▸ PASSAGE PROVIDED:
START

Analyst · Wolfe Research. Please proceed with your question

Yes. I think regarding the quarter and the year, we signaled we expected Water to be around 23% for the year and they finished at 22.7%, which in our view, is around 23%. And we're not trying to optimize our margin quarter-on-quarter, so we feel good about where they finish and are confident in our path to 24% to 24.5%. As I highlighted in my portion of the prepared remarks, our margin expansion initiatives are really threefold. So their internal productivity initiatives driven by our combined organization. Think of these as strategic sourcing, procurement savings, distribution savings indirect sourcing savings. We'll have favorable fixed cost leverage as you'll recall from 2023, especially in the first half. We had some headwinds in the P&L as we reduced our inventory. This did impact the Water margin. And then there is favorable price/cost in Water. I'd say, of those three initiatives, water benefit from each of them. And again, it's keeping with a bit of a theme, it is a return to normal -- back to normal margins than what we would expect to be 24%, 24.5%. And then as we -- our long term goal of 25% plus, we still see a path to get there as volumes return to that business.

Truman Patterson

Analyst · Wolfe Research. Please proceed with your question

Okay, perfect. Thank you all for the time.

Nicholas Fink

Analyst · Wolfe Research. Please proceed with your question

Thank you.

David Barry

Analyst · Wolfe Research. Please proceed with your question

Thank you.

Operator

Operator

Thank you. Our next question is from Matthew Bouley with Barclays. Please proceed with your questions.

Matthew Bouley

Analyst · Barclays. Please proceed with your questions

Hey, good evening everyone. Thanks for taking the question. First one on the kind of organic growth outlook and maybe the cadence through the year. I think I heard you say that you're thinking the first half of the year would be kind of below the midpoint of the full year range. It sounds like R&R is towards the low end of your full year guide. So any color -- there's a couple of pieces. What are you seeing into January? Love to get a little specificity on the outdoors business, particularly given where that business is operating right now? And then just kind of a finer point on what you mean by below the midpoint into the first half.

END

▸ REQUIRED ACTIONS:
1. Summarize the earnings call excerpt in two sentences.
2. Rewrite the earnings call excerpt between "Analyst · Barclays." and "into the first half.", inclusive, with "midpoint" changed to "middle".

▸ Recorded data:
START

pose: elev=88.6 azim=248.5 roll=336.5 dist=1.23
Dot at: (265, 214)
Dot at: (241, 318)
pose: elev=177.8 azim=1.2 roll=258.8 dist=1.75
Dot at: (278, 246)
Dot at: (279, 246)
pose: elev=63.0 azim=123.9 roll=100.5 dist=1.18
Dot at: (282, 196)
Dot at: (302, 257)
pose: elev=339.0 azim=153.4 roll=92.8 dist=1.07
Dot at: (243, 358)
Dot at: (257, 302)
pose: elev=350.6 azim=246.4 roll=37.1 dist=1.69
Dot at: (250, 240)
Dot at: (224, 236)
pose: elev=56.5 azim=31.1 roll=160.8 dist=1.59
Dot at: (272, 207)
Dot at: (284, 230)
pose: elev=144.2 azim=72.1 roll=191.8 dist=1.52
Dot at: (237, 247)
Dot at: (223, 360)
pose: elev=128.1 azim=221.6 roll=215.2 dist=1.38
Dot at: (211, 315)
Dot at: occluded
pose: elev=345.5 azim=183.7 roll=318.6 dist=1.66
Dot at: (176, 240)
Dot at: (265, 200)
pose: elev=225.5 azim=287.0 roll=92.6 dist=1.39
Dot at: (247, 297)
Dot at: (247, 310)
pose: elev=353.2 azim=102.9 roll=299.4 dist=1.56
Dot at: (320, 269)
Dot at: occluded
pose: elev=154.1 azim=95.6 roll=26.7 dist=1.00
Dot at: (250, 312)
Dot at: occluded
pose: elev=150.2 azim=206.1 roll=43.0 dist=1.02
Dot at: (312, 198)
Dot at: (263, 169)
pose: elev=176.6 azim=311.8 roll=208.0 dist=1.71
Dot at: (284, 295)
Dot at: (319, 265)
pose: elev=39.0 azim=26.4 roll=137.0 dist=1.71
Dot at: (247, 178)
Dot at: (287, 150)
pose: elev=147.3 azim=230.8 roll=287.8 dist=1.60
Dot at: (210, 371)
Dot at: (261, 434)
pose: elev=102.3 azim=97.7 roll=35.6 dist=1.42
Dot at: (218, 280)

END

▸ RESULTS BY TASK:
1. The company had signaled Water would be around 23% for the year and it finished at 22.7%, and it is confident in a path to 24% to 24.5% through internal productivity initiatives, favorable fixed cost leverage and favorable price/cost, with a long-term goal of 25% plus as volumes return. An analyst from Barclays then asked about the organic growth outlook and its cadence through the year, including what the company is seeing into January, the outdoors business, and what it means by below the midpoint in the first half.

2.
Analyst · Barclays. Please proceed with your questions

Hey, good evening everyone. Thanks for taking the question. First one on the kind of organic growth outlook and maybe the cadence through the year. I think I heard you say that you're thinking the first half of the year would be kind of below the middle of the full year range. It sounds like R&R is towards the low end of your full year guide. So any color -- there's a couple of pieces. What are you seeing into January? Love to get a little specificity on the outdoors business, particularly given where that business is operating right now? And then just kind of a finer point on what you mean by below the middle into the first half.